The defendant sold the property on consideration by giving false statements and showing fraudulent documents that he was only in possession of the said property.
Hence, plaintiff instituted the current suit with all promptness and within time and when a sale deed stands in the names of two persons both parties are entitled to equal shares. The court considered the opinion that the second appeal is devoid of merit and stand dismissed.
Sushilabai and Ors. v. Laxman on 2 August 1995
Here, in this case, the appellants are striking the proprietary, correctness, and legality of the decree passed by the Additional Judge to District Court Judge, Indore.
The plaintiff herein contended that the respondent Laxman has not proved that he became the owner of the property by adverse possession and the first appellate court had made an error of law while concluding that respondent had inherited property of Saibai under Section 15(1)(d) of Hindu Succession Act, 1956 and made a reference to Section 93 of Transfer of Property Act and submitted that Doctrine of Tacking does not apply.

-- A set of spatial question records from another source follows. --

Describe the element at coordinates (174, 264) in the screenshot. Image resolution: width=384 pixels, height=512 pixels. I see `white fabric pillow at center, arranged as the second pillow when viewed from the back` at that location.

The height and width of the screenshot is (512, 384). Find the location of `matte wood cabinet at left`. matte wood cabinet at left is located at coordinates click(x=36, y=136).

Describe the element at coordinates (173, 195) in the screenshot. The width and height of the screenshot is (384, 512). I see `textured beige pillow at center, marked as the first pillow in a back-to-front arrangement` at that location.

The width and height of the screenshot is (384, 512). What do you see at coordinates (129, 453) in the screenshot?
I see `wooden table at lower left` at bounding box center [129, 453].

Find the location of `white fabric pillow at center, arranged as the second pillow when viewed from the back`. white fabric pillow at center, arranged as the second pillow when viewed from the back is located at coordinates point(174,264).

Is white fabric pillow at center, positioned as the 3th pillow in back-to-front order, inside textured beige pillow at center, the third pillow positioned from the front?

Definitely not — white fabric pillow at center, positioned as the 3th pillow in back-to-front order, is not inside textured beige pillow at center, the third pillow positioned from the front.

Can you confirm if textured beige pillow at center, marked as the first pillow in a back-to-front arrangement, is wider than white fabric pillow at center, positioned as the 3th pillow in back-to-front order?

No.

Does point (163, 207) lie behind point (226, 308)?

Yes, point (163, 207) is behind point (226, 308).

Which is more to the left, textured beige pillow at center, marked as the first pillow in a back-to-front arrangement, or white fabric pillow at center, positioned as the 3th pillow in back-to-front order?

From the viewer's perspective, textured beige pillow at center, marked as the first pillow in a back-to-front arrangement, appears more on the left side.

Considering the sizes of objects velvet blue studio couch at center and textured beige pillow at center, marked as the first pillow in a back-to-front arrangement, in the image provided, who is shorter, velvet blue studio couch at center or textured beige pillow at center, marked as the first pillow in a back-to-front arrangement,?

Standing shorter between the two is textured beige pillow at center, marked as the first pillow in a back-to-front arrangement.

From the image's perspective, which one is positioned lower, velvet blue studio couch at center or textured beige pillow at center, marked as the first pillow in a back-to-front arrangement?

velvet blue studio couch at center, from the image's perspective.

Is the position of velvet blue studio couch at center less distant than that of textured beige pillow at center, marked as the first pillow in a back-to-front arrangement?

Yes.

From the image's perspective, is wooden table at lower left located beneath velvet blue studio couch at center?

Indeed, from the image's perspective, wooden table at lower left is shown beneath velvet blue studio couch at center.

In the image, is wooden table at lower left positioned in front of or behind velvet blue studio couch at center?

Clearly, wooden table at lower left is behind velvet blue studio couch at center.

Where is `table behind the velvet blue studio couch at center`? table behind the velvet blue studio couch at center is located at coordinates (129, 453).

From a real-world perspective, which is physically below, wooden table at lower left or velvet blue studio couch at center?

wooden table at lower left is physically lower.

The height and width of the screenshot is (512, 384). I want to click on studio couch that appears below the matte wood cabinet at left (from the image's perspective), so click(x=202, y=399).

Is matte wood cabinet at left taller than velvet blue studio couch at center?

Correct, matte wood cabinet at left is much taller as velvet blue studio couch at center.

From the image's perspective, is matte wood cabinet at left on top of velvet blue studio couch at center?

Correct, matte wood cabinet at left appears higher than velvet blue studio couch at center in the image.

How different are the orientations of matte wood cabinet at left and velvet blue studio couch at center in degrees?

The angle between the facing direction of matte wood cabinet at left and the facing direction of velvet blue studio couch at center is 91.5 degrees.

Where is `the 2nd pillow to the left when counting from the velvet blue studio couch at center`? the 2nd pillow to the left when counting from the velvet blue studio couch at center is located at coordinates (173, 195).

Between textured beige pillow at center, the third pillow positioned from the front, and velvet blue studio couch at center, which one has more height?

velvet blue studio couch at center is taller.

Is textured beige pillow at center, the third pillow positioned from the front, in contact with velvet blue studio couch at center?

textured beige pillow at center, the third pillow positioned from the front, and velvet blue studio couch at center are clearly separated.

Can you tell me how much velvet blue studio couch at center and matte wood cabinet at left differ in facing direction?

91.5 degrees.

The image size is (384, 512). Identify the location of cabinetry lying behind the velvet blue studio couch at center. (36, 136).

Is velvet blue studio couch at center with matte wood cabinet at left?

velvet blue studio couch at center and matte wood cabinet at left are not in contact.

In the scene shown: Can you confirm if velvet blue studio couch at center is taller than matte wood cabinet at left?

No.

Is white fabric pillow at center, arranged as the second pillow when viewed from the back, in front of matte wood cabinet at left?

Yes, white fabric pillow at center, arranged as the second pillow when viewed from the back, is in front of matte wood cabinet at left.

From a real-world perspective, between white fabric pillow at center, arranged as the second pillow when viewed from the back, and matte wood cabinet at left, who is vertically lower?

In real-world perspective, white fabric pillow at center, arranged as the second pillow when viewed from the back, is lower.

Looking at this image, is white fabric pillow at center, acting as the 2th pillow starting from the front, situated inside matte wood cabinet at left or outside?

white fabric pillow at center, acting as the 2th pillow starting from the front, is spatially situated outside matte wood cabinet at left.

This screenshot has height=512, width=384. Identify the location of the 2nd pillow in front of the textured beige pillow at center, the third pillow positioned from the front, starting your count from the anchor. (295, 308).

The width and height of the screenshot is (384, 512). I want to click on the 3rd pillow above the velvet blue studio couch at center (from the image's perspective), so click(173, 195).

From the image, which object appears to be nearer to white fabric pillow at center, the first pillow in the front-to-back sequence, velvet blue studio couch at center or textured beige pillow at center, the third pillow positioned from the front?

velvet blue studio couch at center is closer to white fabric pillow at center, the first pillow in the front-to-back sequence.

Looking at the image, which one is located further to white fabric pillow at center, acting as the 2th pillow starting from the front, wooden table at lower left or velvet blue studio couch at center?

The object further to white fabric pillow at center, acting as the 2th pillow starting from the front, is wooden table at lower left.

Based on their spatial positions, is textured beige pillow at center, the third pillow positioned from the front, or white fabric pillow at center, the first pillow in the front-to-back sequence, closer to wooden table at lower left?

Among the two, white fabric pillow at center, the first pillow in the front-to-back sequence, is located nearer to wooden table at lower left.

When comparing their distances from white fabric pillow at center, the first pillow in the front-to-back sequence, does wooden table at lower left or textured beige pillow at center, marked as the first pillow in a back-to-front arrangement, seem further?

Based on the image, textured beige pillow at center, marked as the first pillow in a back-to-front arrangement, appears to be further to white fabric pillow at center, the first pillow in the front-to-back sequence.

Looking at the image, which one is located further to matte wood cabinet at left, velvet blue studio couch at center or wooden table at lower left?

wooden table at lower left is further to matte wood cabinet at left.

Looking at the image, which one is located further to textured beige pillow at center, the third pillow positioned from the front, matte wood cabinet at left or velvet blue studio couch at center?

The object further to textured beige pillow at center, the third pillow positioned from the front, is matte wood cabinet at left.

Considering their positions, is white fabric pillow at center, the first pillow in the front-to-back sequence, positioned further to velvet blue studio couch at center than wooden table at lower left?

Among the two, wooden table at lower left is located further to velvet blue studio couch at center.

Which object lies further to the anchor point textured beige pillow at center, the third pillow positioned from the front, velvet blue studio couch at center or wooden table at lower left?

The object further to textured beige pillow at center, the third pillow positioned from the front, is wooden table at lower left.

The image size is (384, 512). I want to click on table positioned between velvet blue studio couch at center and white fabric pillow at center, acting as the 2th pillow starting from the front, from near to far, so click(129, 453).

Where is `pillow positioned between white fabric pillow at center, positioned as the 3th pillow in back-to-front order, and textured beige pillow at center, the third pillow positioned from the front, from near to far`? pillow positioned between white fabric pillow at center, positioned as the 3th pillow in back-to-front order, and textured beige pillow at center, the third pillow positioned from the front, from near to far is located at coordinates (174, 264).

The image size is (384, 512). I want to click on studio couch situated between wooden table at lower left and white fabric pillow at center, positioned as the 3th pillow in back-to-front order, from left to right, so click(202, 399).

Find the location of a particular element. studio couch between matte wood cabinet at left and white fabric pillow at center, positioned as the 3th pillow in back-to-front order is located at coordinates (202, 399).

The first appellate court had held that the doctrine of tacking is applicable in the present case and the respondent had inherited the said property of Saibai.
But it had been revealed by the evidence that Saibai had gifted the suit property to the deceased Krishnarao, to whom the appellants are representing as the legal heirs. Saibai later filed the suit for cancellation of the said gift deed but a decision came confirming the said gift deed in favour of Krishnarao, however, he became the owner of said property. It was also revealed that he was in the possession of said property till his death.
So because of this evidence, Saibai did not have property and property owned by Krishnarao till 1961. Saibai could have had the suit property adverse to the ownership of the appellant from 1961 to 1968.
Court held that the first appellate court had not considered the above important point and had misled himself. He had misapplied the doctrine of talking about the evidence on record.
Therefore, the doctrine of tacking is one of the specific subjects of law used in the money lending transaction while mortgaging the property. Any adverse possessor can use this doctrine for a better title. The tacking is also prohibited and has been abolished under the Transfer of Property Act and also has been repealed by the Amendment Act of 1929.
So the doctrine of tacking gives options to the borrower to take advancement or loans from more than one person and it also provides security to the present and future transactions or advances to be made. Hence it is one of the doctrines which helps the borrower in borrowing loans from more than one person, lender or bank.